* [Yapılacak İş]
Sempozyum metninin "Devlet Bakanı Cevdet" ile "dönüşecektir'' değerlendirmesinde bulundu." arasındaki bölümünü, her iki ifade de dahil olmak üzere, "Türkiye" adını "ülkemiz" olarak değiştirerek yeniden yazınız.

Bölgesel Gelişmenin Finansmanında Girişim Sermayesinin Rolü Sempozyumu



Devlet Bakanı Cevdet Yılmaz, 2009 rakamlarına göre toplam Ar-Ge harcamaları içinde özel sektörün payının yüzde 40'ın üzerinde olduğunu ancak bunun yetmeyeceğini belirterek, ''Bu payı mutlaka yüzde 60-65'lere çıkarmamız lazım. Bunu başardığımız zaman, toplam Ar-Ge harcamamızı yüzde 3'lere doğru çıkardığımızda, bunun 3'te 2'sini de özel sektör kanalıyla gerçekleştirdiğimizde Türkiye gerçek anlamıyla bilgi tabanlı, yenilikçi bir ekonomi haline dönüşecektir'' değerlendirmesinde bulundu.

* [Veri Kesiti]
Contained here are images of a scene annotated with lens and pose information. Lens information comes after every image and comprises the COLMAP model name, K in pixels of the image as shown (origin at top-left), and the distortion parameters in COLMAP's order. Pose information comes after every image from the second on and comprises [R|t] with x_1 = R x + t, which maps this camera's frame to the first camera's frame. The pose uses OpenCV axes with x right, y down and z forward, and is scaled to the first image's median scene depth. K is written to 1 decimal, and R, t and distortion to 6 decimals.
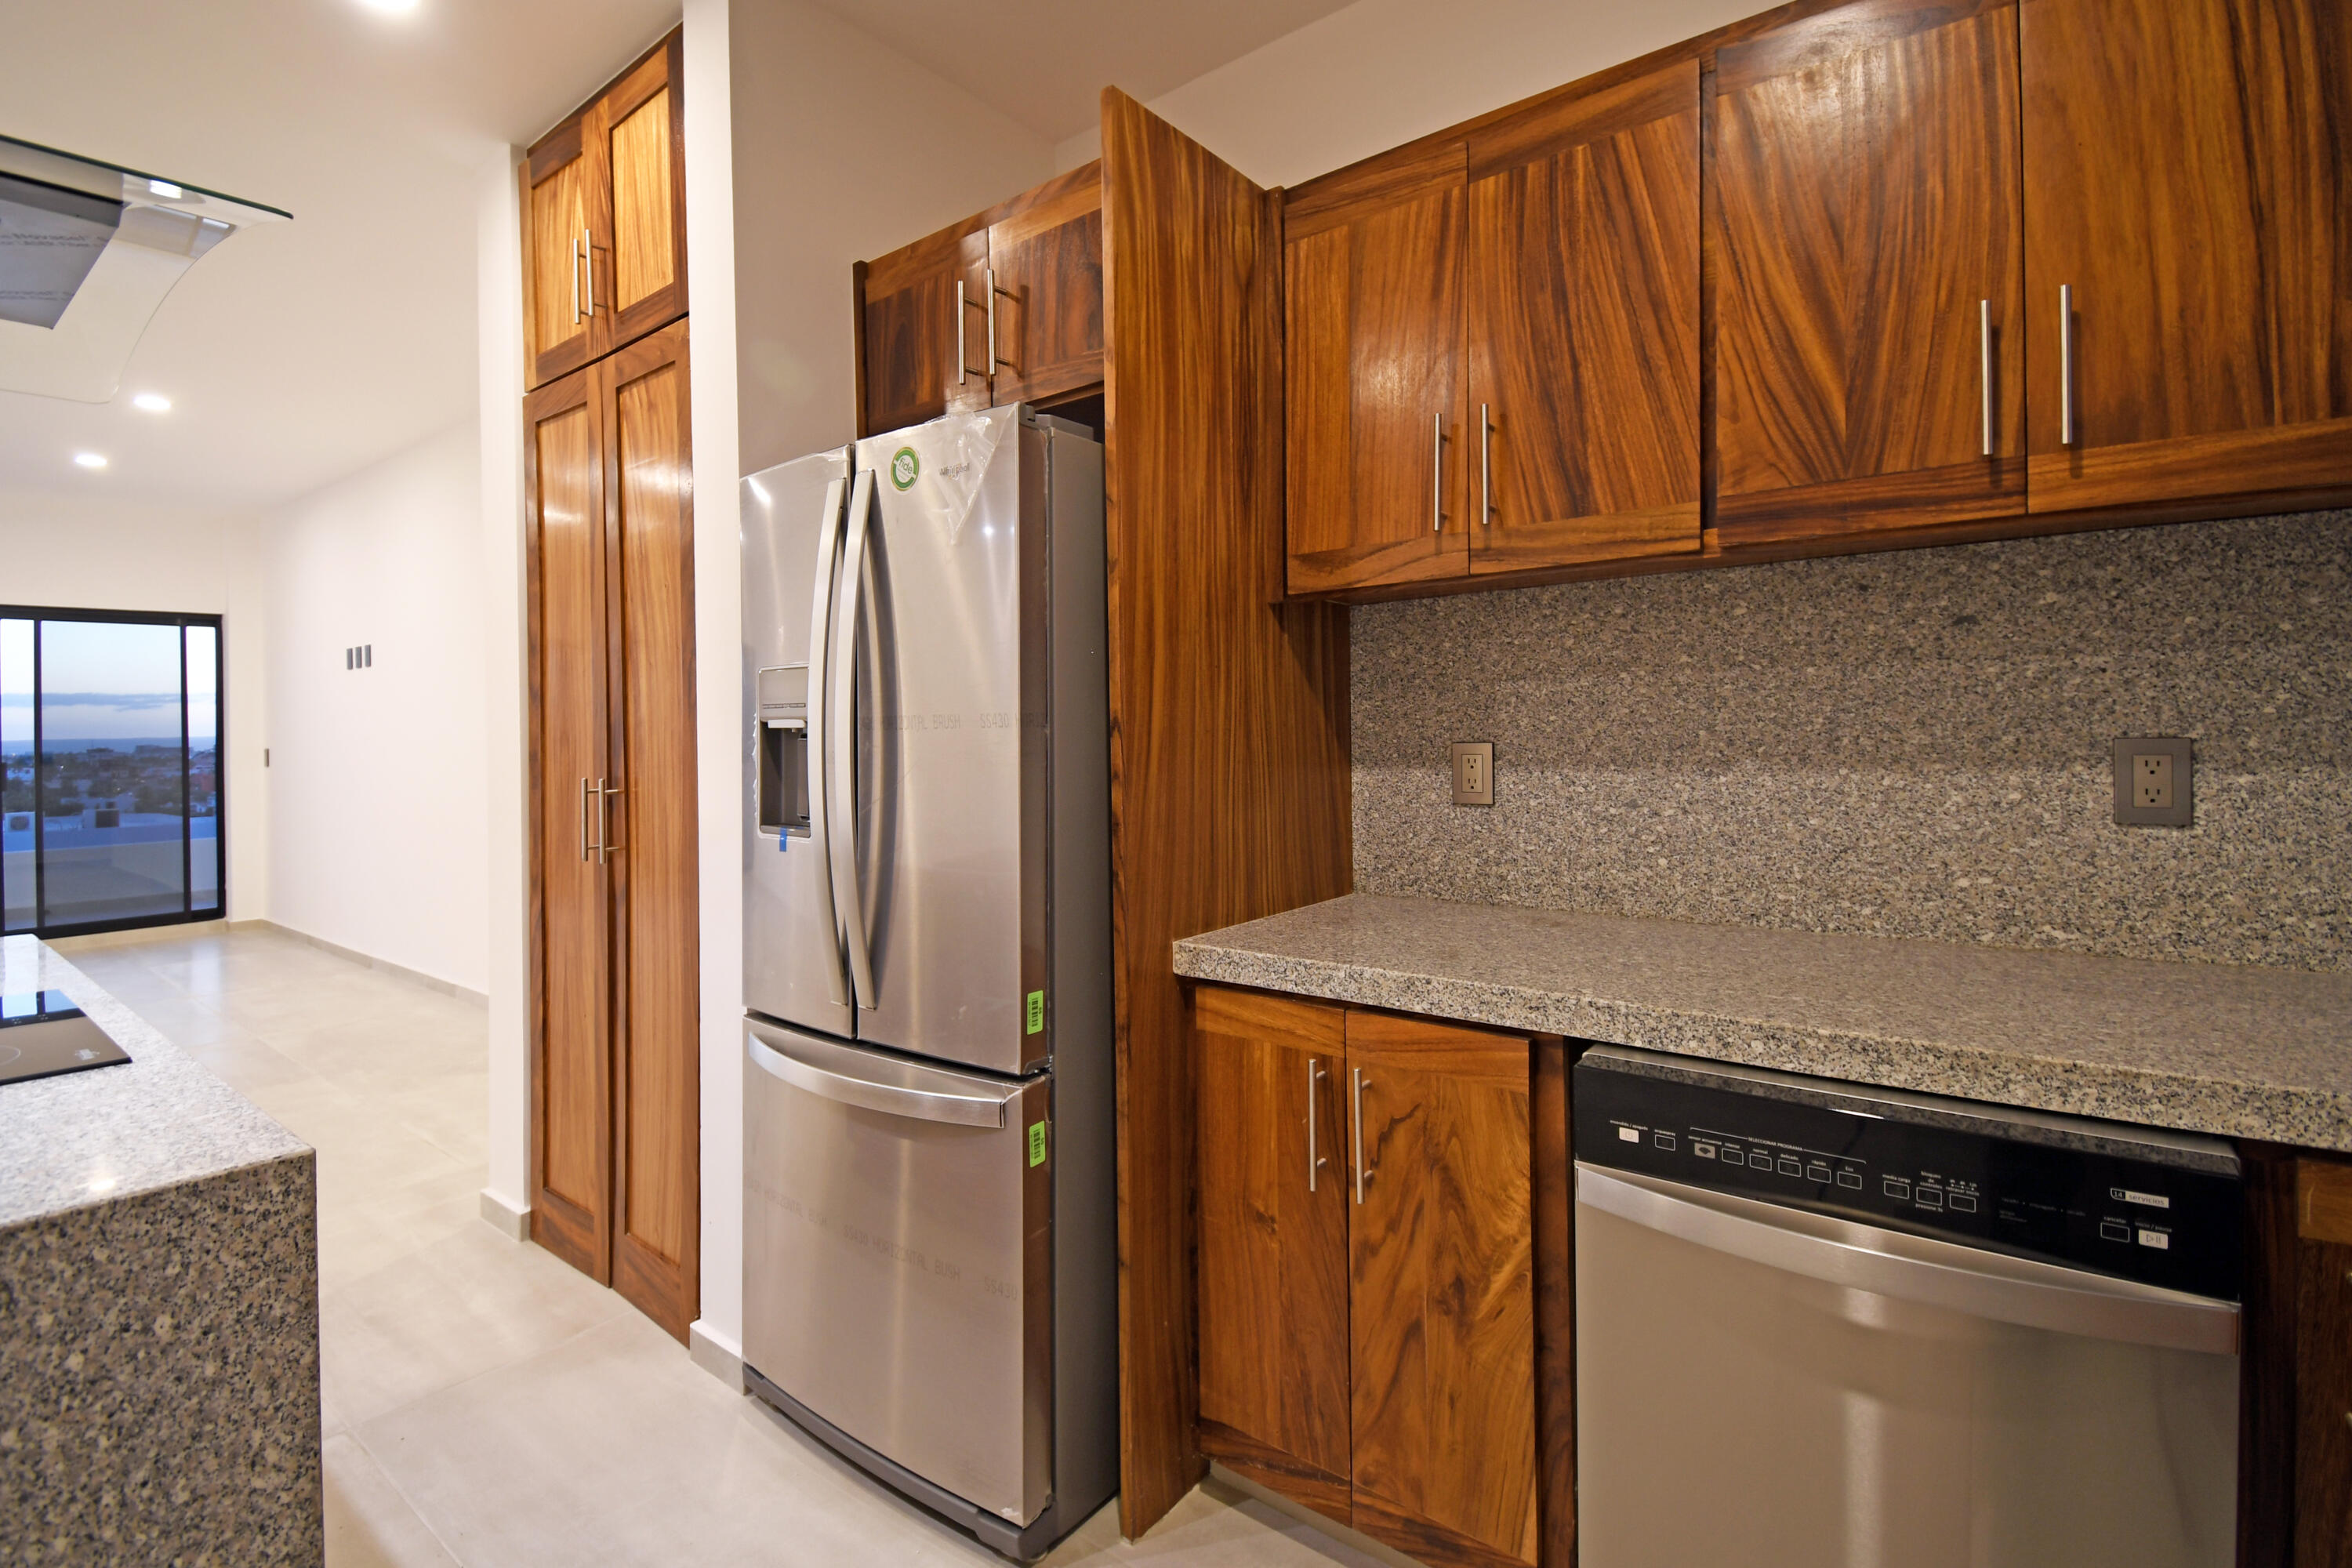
lens RADIAL K [[1055.9, 0, 1135.6], [0, 1055.9, 725.6], [0, 0, 1]] dist [0.020290, -0.017803]
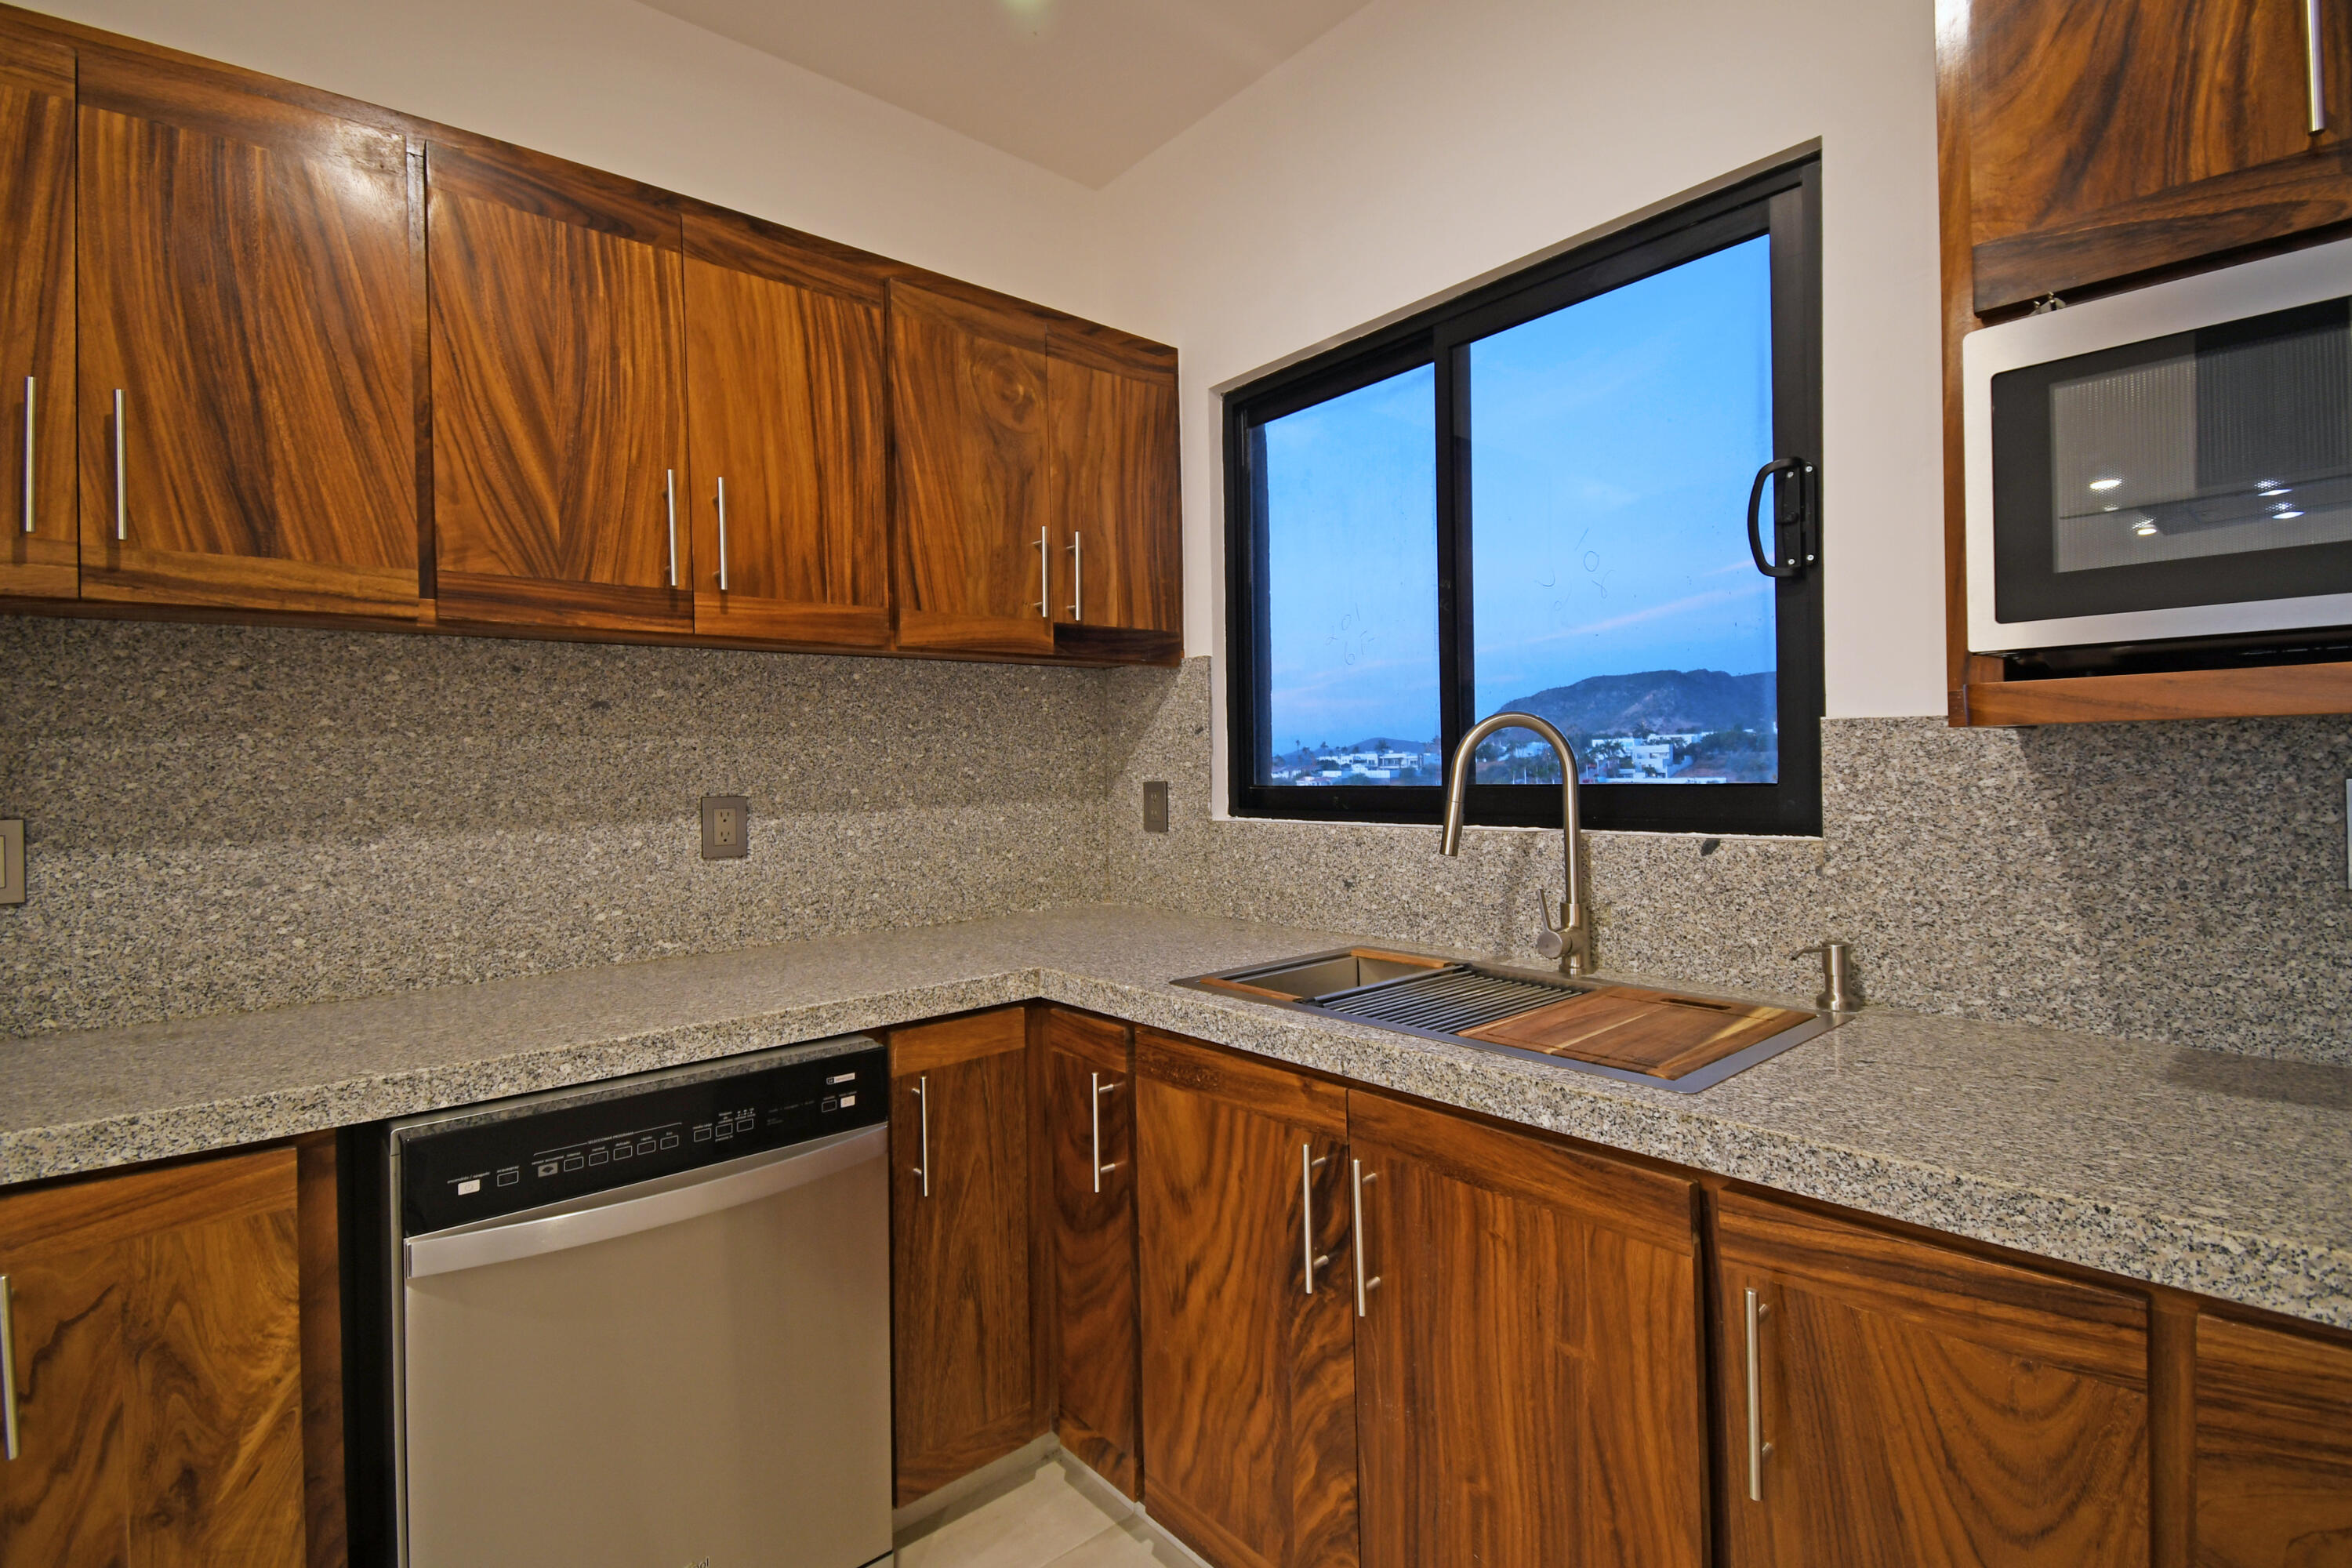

* [Alıştırma Sonucu]
Devlet Bakanı Cevdet Yılmaz, 2009 rakamlarına göre toplam Ar-Ge harcamaları içinde özel sektörün payının yüzde 40'ın üzerinde olduğunu ancak bunun yetmeyeceğini belirterek, ''Bu payı mutlaka yüzde 60-65'lere çıkarmamız lazım. Bunu başardığımız zaman, toplam Ar-Ge harcamamızı yüzde 3'lere doğru çıkardığımızda, bunun 3'te 2'sini de özel sektör kanalıyla gerçekleştirdiğimizde ülkemiz gerçek anlamıyla bilgi tabanlı, yenilikçi bir ekonomi haline dönüşecektir'' değerlendirmesinde bulundu.